What to do – In the listing beneath this line, copy exactly the lines starting with the one containing "right shoulder: (77, 164)" and going on through the one containing "right wrist: (11, 401)".

====== Extracted entries

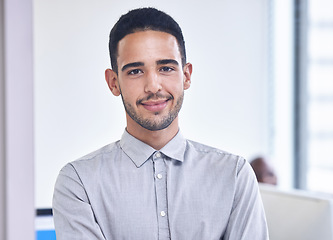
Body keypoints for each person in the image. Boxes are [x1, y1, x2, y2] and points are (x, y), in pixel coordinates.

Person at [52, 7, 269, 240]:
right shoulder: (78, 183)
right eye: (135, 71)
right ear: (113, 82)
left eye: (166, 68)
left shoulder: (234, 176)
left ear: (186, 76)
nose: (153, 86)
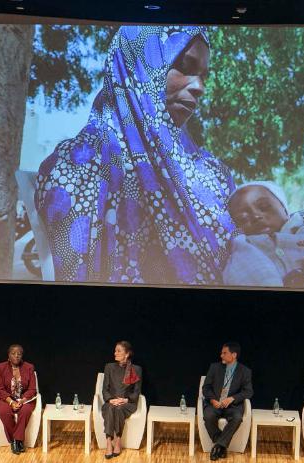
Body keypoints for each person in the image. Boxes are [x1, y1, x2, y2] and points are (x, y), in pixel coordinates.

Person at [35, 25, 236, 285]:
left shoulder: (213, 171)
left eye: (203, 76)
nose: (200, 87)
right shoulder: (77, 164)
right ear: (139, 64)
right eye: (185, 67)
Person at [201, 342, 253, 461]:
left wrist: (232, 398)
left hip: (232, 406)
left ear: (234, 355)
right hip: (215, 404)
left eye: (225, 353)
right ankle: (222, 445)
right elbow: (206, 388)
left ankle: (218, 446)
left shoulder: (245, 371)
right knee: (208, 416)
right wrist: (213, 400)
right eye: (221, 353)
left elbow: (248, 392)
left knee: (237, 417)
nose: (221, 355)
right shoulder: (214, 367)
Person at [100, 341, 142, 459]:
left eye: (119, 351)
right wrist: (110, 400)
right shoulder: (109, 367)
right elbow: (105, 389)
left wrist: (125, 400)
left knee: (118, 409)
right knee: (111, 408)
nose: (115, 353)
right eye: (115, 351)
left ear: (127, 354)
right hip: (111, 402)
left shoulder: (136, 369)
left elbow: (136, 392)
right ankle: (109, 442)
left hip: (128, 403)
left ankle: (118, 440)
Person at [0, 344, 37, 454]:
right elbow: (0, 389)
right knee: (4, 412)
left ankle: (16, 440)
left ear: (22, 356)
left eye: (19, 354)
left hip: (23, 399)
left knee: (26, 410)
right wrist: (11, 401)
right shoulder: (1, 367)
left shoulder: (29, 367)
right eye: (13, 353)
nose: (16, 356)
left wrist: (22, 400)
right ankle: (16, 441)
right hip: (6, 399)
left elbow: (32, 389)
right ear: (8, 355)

============
====== Extracted entries

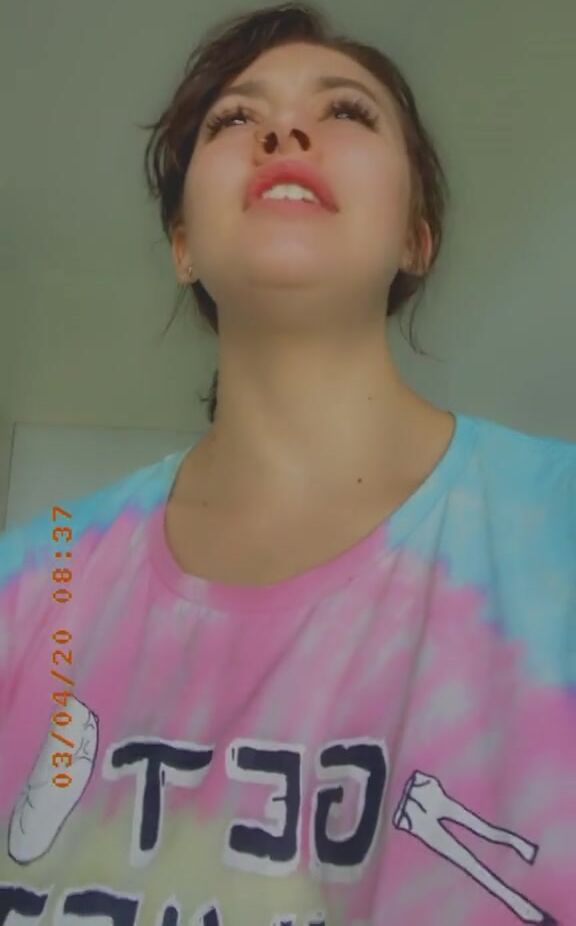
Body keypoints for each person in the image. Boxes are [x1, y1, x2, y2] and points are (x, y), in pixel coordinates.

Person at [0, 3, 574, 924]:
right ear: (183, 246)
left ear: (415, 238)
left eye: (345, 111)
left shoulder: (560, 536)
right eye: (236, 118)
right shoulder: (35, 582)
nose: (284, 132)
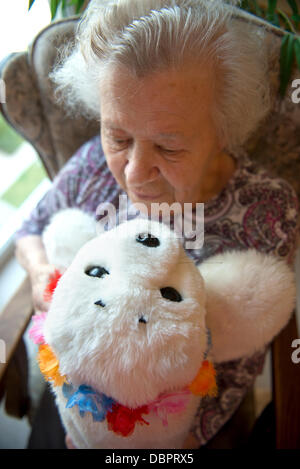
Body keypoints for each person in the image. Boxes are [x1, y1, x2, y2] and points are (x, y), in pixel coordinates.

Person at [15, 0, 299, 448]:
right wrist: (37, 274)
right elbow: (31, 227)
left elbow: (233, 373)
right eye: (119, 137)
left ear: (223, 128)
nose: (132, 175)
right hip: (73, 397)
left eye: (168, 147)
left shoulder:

============

Written solution –
right shoulder: (77, 164)
right ear: (139, 64)
right eye: (185, 67)
Person at [201, 342, 253, 461]:
left wrist: (232, 398)
left hip: (232, 406)
left ear: (234, 355)
right hip: (215, 404)
left eye: (225, 353)
right ankle: (222, 445)
right elbow: (206, 388)
left ankle: (218, 446)
left shoulder: (245, 371)
right knee: (208, 416)
right wrist: (213, 400)
right eye: (221, 353)
left elbow: (248, 392)
left knee: (237, 417)
nose: (221, 355)
right shoulder: (214, 367)
Person at [100, 341, 142, 459]:
left eye: (119, 351)
right wrist: (110, 400)
right shoulder: (109, 367)
right elbow: (105, 389)
left wrist: (125, 400)
left knee: (118, 409)
right knee: (111, 408)
nose: (115, 353)
right eye: (115, 351)
left ear: (127, 354)
right hip: (111, 402)
left shoulder: (136, 369)
left elbow: (136, 392)
right ankle: (109, 442)
left hip: (128, 403)
left ankle: (118, 440)
Person at [0, 344, 37, 454]:
right elbow: (0, 389)
right knee: (4, 412)
left ankle: (16, 440)
left ear: (22, 356)
left eye: (19, 354)
left hip: (23, 399)
left knee: (26, 410)
right wrist: (11, 401)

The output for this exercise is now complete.